Lady Tyrrell gazed at him for a moment as if utterly confounded and bewildered by astonishment and horror. She knew by sad experience that there were few points of malignity to which passion would not carry Sir Francis Tyrrell in his more violent moods; but, pure as light in every word, and thought, and action, she had not believed that even human malignity itself would have dared to risk an insinuation against her honour. She gazed upon her husband, therefore--upon him to whom that honour should have been most dear and sacred, while he made an insinuation only the more terrible, because it was not direct--with feelings that defy all description; while he, glaring at her from under his heavy eyebrows, saw, and saw with satisfaction, that he had succeeded in cutting her to the soul. The moment after, however, she turned deadly pale, and, without replying a word to the base speech he had just uttered, she fell fainting on the floor before him. For a moment Sir Francis Tyrrell fancied she was dead, and he felt some degree of apprehension, if not remorse; but the next instant he perceived he had but cast her into a swoon, and thinking that but a light punishment for the offence of resisting his will, he merely rang the bell for Lady Tyrrell's maid, and told her to take care of her mistress, for she had fainted.

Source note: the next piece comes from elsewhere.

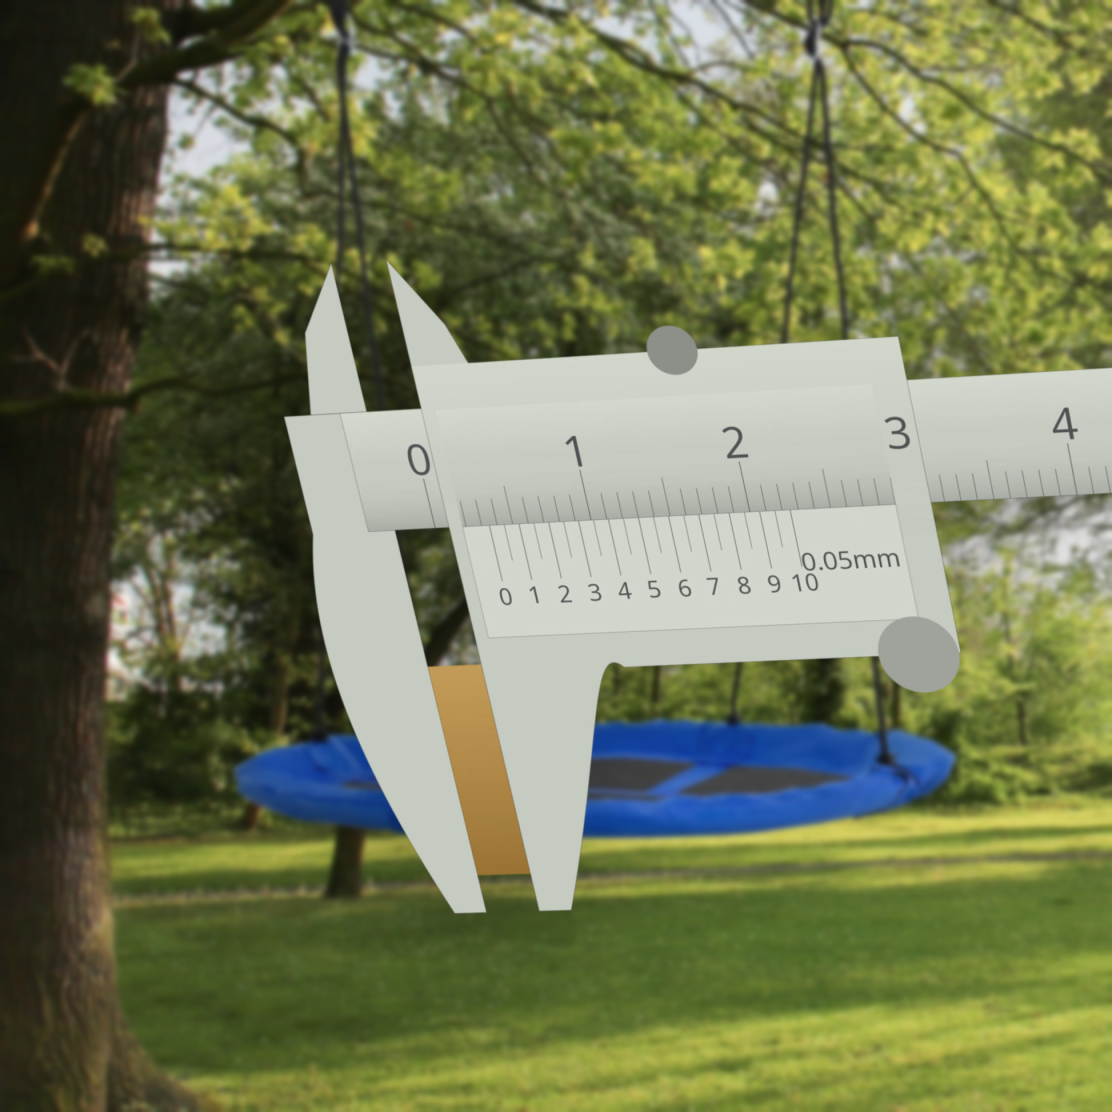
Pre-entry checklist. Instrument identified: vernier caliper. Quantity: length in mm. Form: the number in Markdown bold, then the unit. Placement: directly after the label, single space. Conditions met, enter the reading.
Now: **3.5** mm
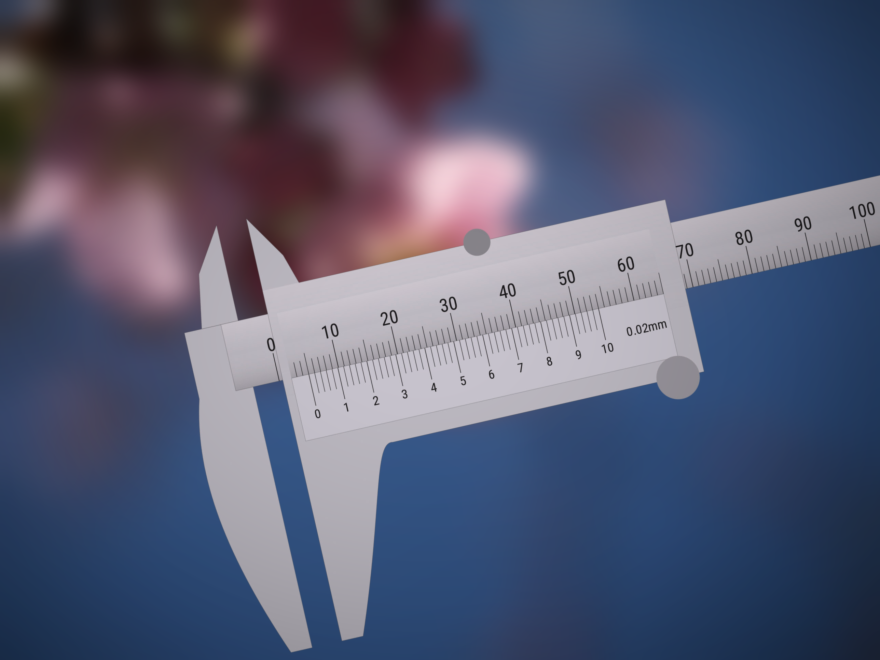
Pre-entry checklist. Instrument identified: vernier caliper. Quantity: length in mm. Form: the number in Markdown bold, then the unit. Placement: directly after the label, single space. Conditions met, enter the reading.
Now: **5.0** mm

"Poor thing!" said the woman when she saw her; and those words, with the plaintive tone in which they were uttered, made Sir Francis Tyrrell feel that he was generally hated, and acted, therefore, as some retribution for the sufferings he inflicted. But such retribution had only a tendency to harden, not to mitigate, his feelings. To know that he was hated, made him seek to deserve hatred; and turning round to the woman, he said, "You have warning to go!"
The woman had been with Lady Tyrrell for many years past; and, of a naturally fearless disposition, she lost all awe when she lost respect.
"I am my lady's servant, not yours, sir," she replied, "and take no warning from you. I shall stay with her till she bids me go, and do my best to comfort her, which you do not."
"We shall see, madam, we shall see," said Sir Francis Tyrrell, shaking his finger at her, and left the room.